Of course, I don’t think Taylor and Wheeler seriously thought their book would convince its readers to jump into black holes. For one, it’s unlikely anyone reading the book will get a chance. Still, I suspect that the idea that future generations might explore black holes gave Taylor and Wheeler some satisfaction, and a nice clean refutation of those who think physics inside the horizon is unscientific. Seeing as the result was an excellent textbook full of hilarious prose, I can’t complain.

Book Review: The Invention of Science

I don’t get a lot of time to read for pleasure these days. When I do, it’s usually fiction. But I’ve always had a weakness for stories from the dawn of science, and David Wootton’s The Invention of Science: A New History of the Scientific Revolution certainly fit the bill.

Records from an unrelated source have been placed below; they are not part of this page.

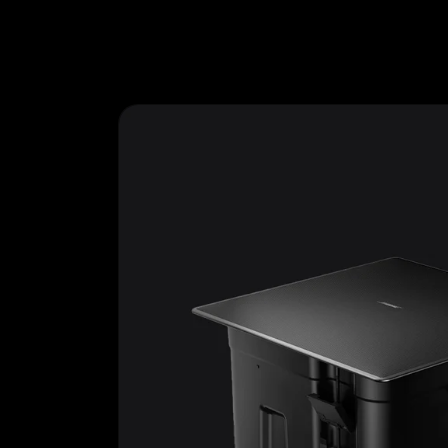
Ir
directamente
al contenido
Ir
directamente
a la
información
del producto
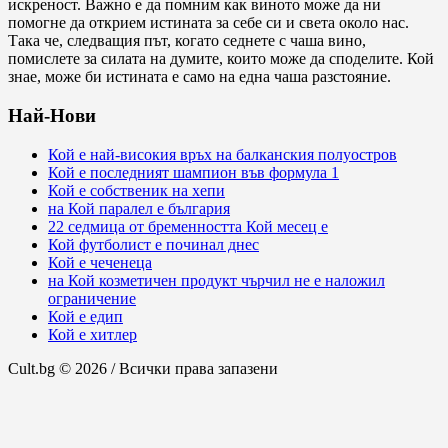
искреност. Важно е да помним как виното може да ни
помогне да открием истината за себе си и света около нас.
Така че, следващия път, когато седнете с чаша вино,
помислете за силата на думите, които може да споделите. Кой
знае, може би истината е само на една чаша разстояние.
Най-Нови
Кой е най-високия връх на балканския полуостров
Кой е последният шампион във формула 1
Кой е собственик на хепи
на Кой паралел е българия
22 седмица от бременността Кой месец е
Кой футболист е починал днес
Кой е чеченеца
на Кой козметичен продукт чърчил не е наложил
ограничение
Кой е едип
Кой е хитлер
Cult.bg © 2026 / Всички права запазени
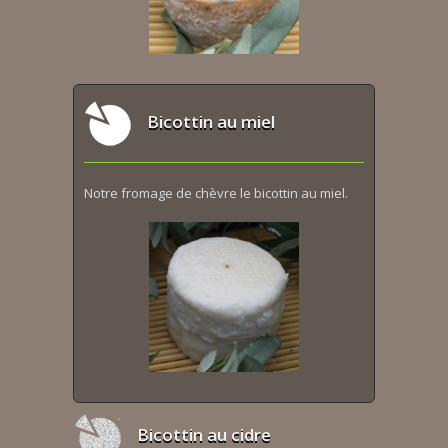
Bicottin au miel
Notre fromage de chèvre le bicottin au miel.
Bicottin au cidre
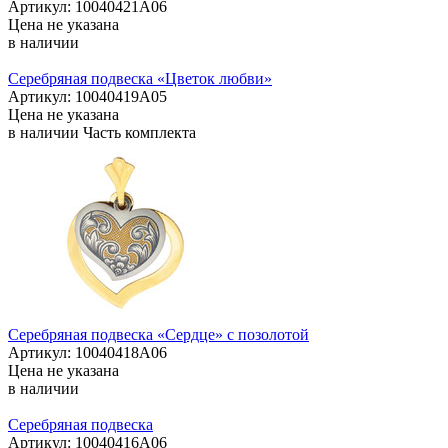
Артикул: 10040421А06
Цена не указана
в наличии
Серебряная подвеска «Цветок любви»
Артикул: 10040419А05
Цена не указана
в наличии
Часть комплекта
Серебряная подвеска «Сердце» с позолотой
Артикул: 10040418А06
Цена не указана
в наличии
Серебряная подвеска
Артикул: 10040416А06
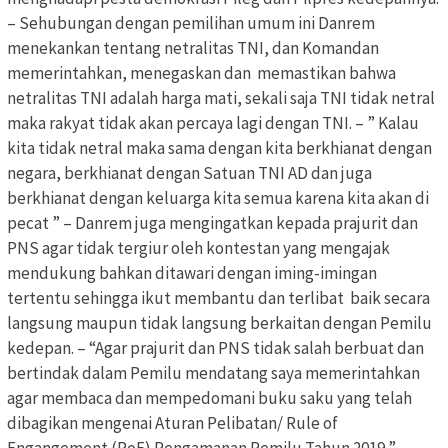
– Sehubungan dengan pemilihan umum ini Danrem
menekankan tentang netralitas TNI, dan Komandan
memerintahkan, menegaskan dan memastikan bahwa
netralitas TNI adalah harga mati, sekali saja TNI tidak netral
maka rakyat tidak akan percaya lagi dengan TNI. – ” Kalau
kita tidak netral maka sama dengan kita berkhianat dengan
negara, berkhianat dengan Satuan TNI AD dan juga
berkhianat dengan keluarga kita semua karena kita akan di
pecat ” – Danrem juga mengingatkan kepada prajurit dan
PNS agar tidak tergiur oleh kontestan yang mengajak
mendukung bahkan ditawari dengan iming-imingan
tertentu sehingga ikut membantu dan terlibat baik secara
langsung maupun tidak langsung berkaitan dengan Pemilu
kedepan. – “Agar prajurit dan PNS tidak salah berbuat dan
bertindak dalam Pemilu mendatang saya memerintahkan
agar membaca dan mempedomani buku saku yang telah
dibagikan mengenai Aturan Pelibatan/ Rule of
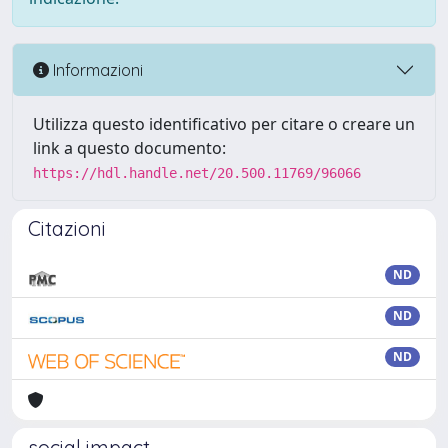
Informazioni
Utilizza questo identificativo per citare o creare un
link a questo documento:
https://hdl.handle.net/20.500.11769/96066
Citazioni
ND
ND
ND
social impact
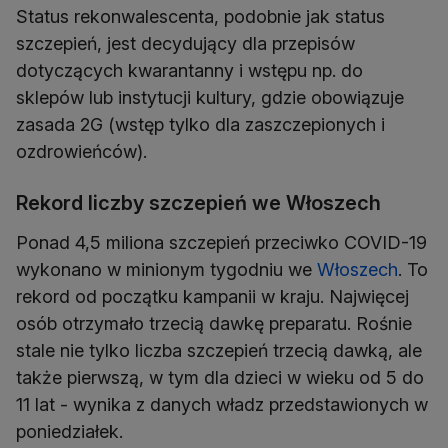
Status rekonwalescenta, podobnie jak status
szczepień, jest decydujący dla przepisów
dotyczących kwarantanny i wstępu np. do
sklepów lub instytucji kultury, gdzie obowiązuje
zasada 2G (wstęp tylko dla zaszczepionych i
ozdrowieńców).
Rekord liczby szczepień we Włoszech
Ponad 4,5 miliona szczepień przeciwko COVID-19
wykonano w minionym tygodniu we
Włoszech
. To
rekord od początku kampanii w kraju. Najwięcej
osób otrzymało trzecią dawkę preparatu. Rośnie
stale nie tylko liczba szczepień trzecią dawką, ale
także pierwszą, w tym dla dzieci w wieku od 5 do
11 lat - wynika z danych władz przedstawionych w
poniedziałek.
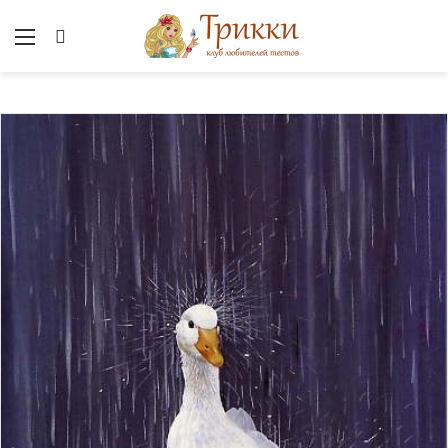
Меню
Вход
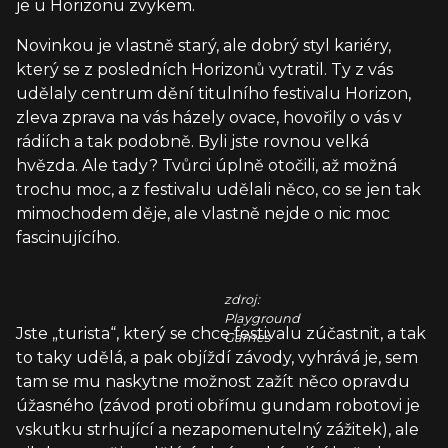
je u Horizonu zvykem.
Novinkou je vlastně starý, ale dobrý styl kariéry,
který se z posledních Horizonů vytratil. Ty z vás
udělaly centrum dění titulního festivalu Horizon,
zleva zprava na vás házely ovace, hovořily o vás v
rádiích a tak podobně. Byli jste rovnou velká
hvězda. Ale tady? Tvůrci úplně otočili, až možná
trochu moc, a z festivalu udělali něco, co se jen tak
mimochodem děje, ale vlastně nejde o nic moc
fascinujícího.
zdroj:
Playground
Jste „turista“, který se chce festivalu zúčastnit, a tak
Games
to taky udělá, a pak objíždí závody, vyhrává je, sem
tam se mu naskytne možnost zažít něco opravdu
úžasného (závod proti obřímu gundam robotovi je
vskutku strhující a nezapomenutelný zážitek), ale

Wootton’s book is a rambling tour of the early history of science, from Brahe’s nova in 1572 to Newton’s Optics in 1704. Tying everything together is one clear, central argument: that the scientific revolution involved, not just a new understanding of the world, but the creation of new conceptual tools. In other words, the invention of science itself.

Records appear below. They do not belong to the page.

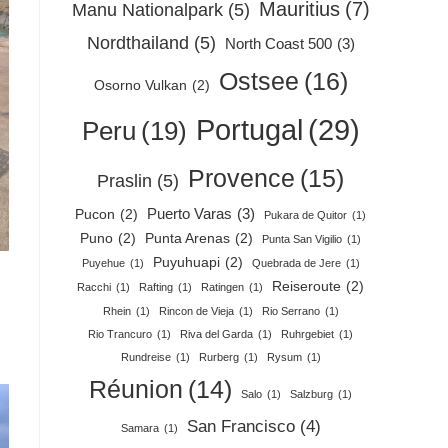
Mauritius
(7)
Manu Nationalpark
(5)
Nordthailand
(5)
North Coast 500
(3)
Ostsee
(16)
Osorno Vulkan
(2)
Portugal
(29)
Peru
(19)
Provence
(15)
Praslin
(5)
Puerto Varas
(3)
Pucon
(2)
Pukara de Quitor
(1)
Puno
(2)
Punta Arenas
(2)
Punta San Vigilio
(1)
Puyuhuapi
(2)
Puyehue
(1)
Quebrada de Jere
(1)
Reiseroute
(2)
Racchi
(1)
Rafting
(1)
Ratingen
(1)
Rhein
(1)
Rincon de Vieja
(1)
Rio Serrano
(1)
Rio Trancuro
(1)
Riva del Garda
(1)
Ruhrgebiet
(1)
Rundreise
(1)
Rurberg
(1)
Rysum
(1)
Réunion
(14)
Salo
(1)
Salzburg
(1)
San Francisco
(4)
Samara
(1)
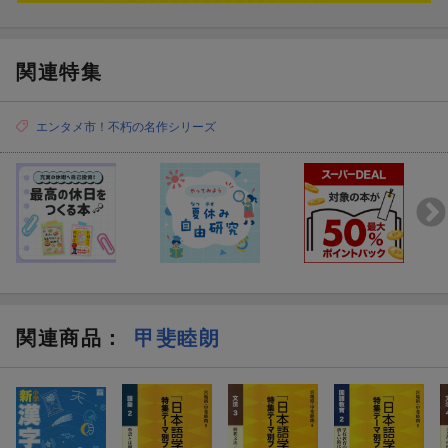
関連特集
エンタメ市！不朽の名作シリーズ
関連商品
：
甲斐睦朗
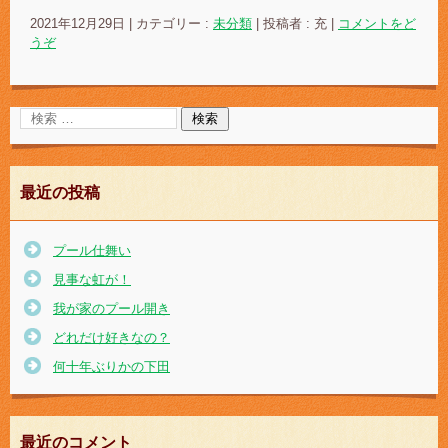
2021年12月29日
|
カテゴリー :
未分類
|
投稿者 : 充
|
コメントをど
うぞ
最近の投稿
プール仕舞い
見事な虹が！
我が家のプール開き
どれだけ好きなの？
何十年ぶりかの下田
最近のコメント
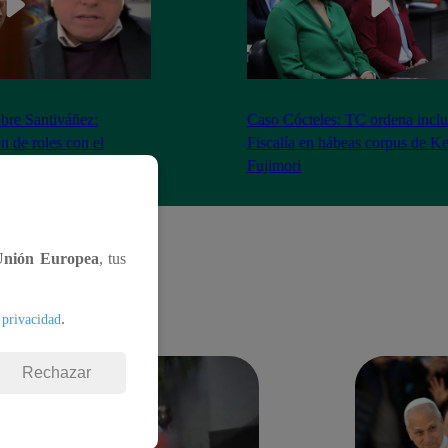
bre Santiváñez:
Caso Cócteles: TC ordena inclu
n de roles con el
Fiscalía en hábeas corpus de K
denta”
Fujimori
Unión Europea
, tus
.
 privacidad
Rechazar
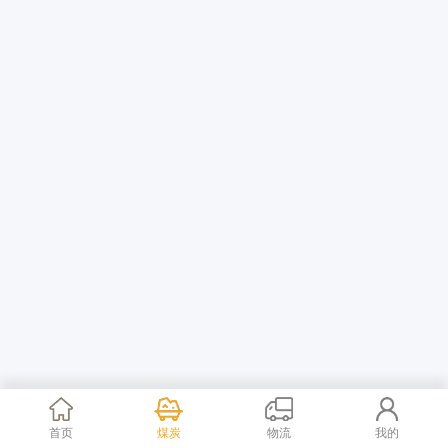
首页
煤炭
物流
我的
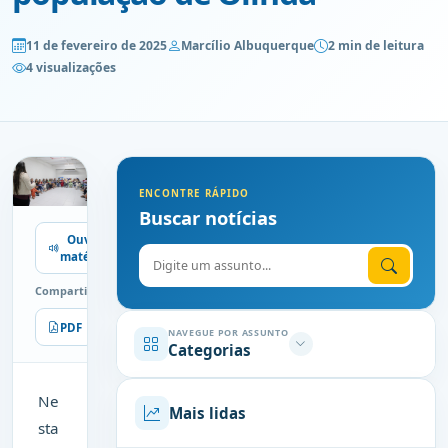
11 de fevereiro de 2025
Marcílio Albuquerque
2 min de leitura
4 visualizações
ENCONTRE RÁPIDO
Buscar notícias
Ouvir
Digite o assunto
matéria
Compartilhe
PDF
Imprimir
NAVEGUE POR ASSUNTO
Categorias
Ne
Mais lidas
sta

Wootton argues this, for the most part, by tracing changes in language. Several chapters have a common structure: Wootton identifies a word, like evidence or hypothesis, that has an important role in how we talk about science. He then tracks that word back to its antecedents, showing how early scientists borrowed and coined the words they needed to describe the new type of reasoning they had pioneered.

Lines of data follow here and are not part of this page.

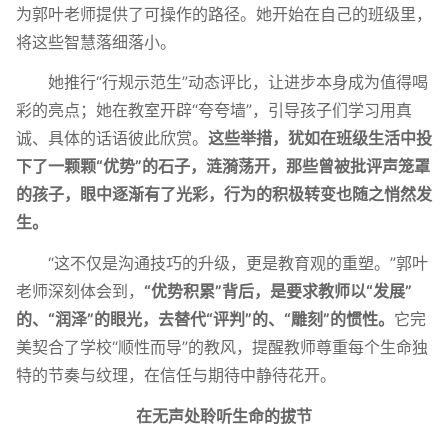
为郭叶老师提供了可操作的路径。她开始在自己的班级里，
将这些智慧落细落小。
她推行“行规示范生”动态评比，让进步本身成为值得喝
彩的亮点；她在教室开辟“夸夸墙”，引导孩子们学习用真
诚、具体的话语彼此欣赏。
这些举措，犹如在班级生活中投
下了一颗颗“优势”的石子，涟漪荡开，那些曾被批评声笼罩
的孩子，眼中逐渐有了光彩，行为的积极转变也随之悄然发
生。
“这不仅是沟通技巧的升级，更是教育观的重塑。”郭叶
老师深刻体会到，
“优势积累”背后，是要求教师以“发展”
的、“润泽”的眼光，去替代“评判”的、“雕刻”的惯性。
它完
美契合了学校“顺性而导”的教风，提醒教师尊重每个生命独
特的节奏与纹理，在信任与期待中静待花开。
在无声处聆听生命的拔节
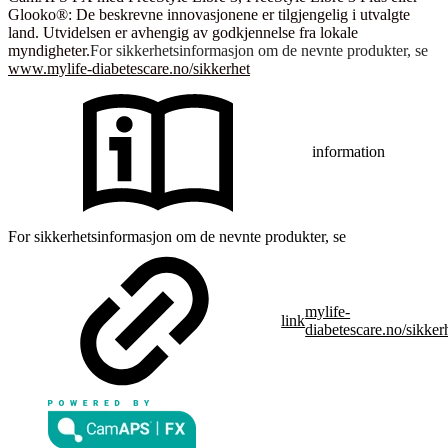
Glooko®: De beskrevne innovasjonene er tilgjengelig i utvalgte
land. Utvidelsen er avhengig av godkjennelse fra lokale
myndigheter.
For sikkerhetsinformasjon om de nevnte produkter, se
www.mylife-diabetescare.no/sikkerhet
information
For sikkerhetsinformasjon om de nevnte produkter, se
mylife-
link
diabetescare.no/sikker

Some of the most compelling examples come early on. Wootton points out that the word “discover” only became common in European languages after Columbus’s discovery of the new world: first in Portugese, then later in the rest of Europe. Before then, the closest term meant something more like “find out”, and was ambiguous: it could refer to finding something that was already known to others. Thus, early writers had to use wordy circumlocutions like “found out that which was not known before” to refer to genuine discovery.

The book covers the emergence of new social conventions in a similar way. For example, I was surprised to learn that the first recorded priority disputes were in the sixteenth century. Before then, discoveries weren’t even typically named for their discoverers: “the Pythagorean theorem”, oddly enough, is a name that wasn’t used until after the scientific revolution was underway. Beginning with explorers arguing over the discovery of the new world and anatomists negotiating priority for identifying the bones of the ear or the “discovery” of the clitoris, the competitive element of science began to come into its own.

Along the way, Wootton highlights episodes both familiar and obscure. You’ll find Bruno and Torricelli, yes, but also disputes over whether the seas are higher than the land or whether a weapon could cure wounds it caused via the power of magnetism. For anyone as fascinated by the emergence of science as I am, it’s a joyous wealth of detail.

If I had one complaint, it would be that for a lay reader far too much of Wootton’s book is taken up by disputes with other historians. His particular foes are relativists, though he spares some paragraphs to attack realists too. Overall, his dismissals of his opponents are so pat, and his descriptions of their views so self-evidently silly, that I can’t help but suspect that he’s not presenting them fairly. Even if he is, the discussion is rather inside baseball for a non-historian like me.

I read part of Newton’s Principia in college, and I was hoping for a more thorough discussion of Newton’s role. While he does show up, Wootton seems to view Newton as a bit of an enigma: someone who insisted on using the old language of geometric proofs while clearly mastering the new science of evidence and experiment. In this book, Newton is very much a capstone, not a focus.

Overall, The Invention of Science is a great way to learn about the twists and turns of the scientific revolution. If you set aside the inter-historian squabbling (or if you like that sort of thing) you’ll find a book brim full of anecdotes from the dawn of modern thought, and a compelling argument that what we do as scientists is neither an accident of culture nor obvious common-sense, but a hard-won invention whose rewards we are still reaping today.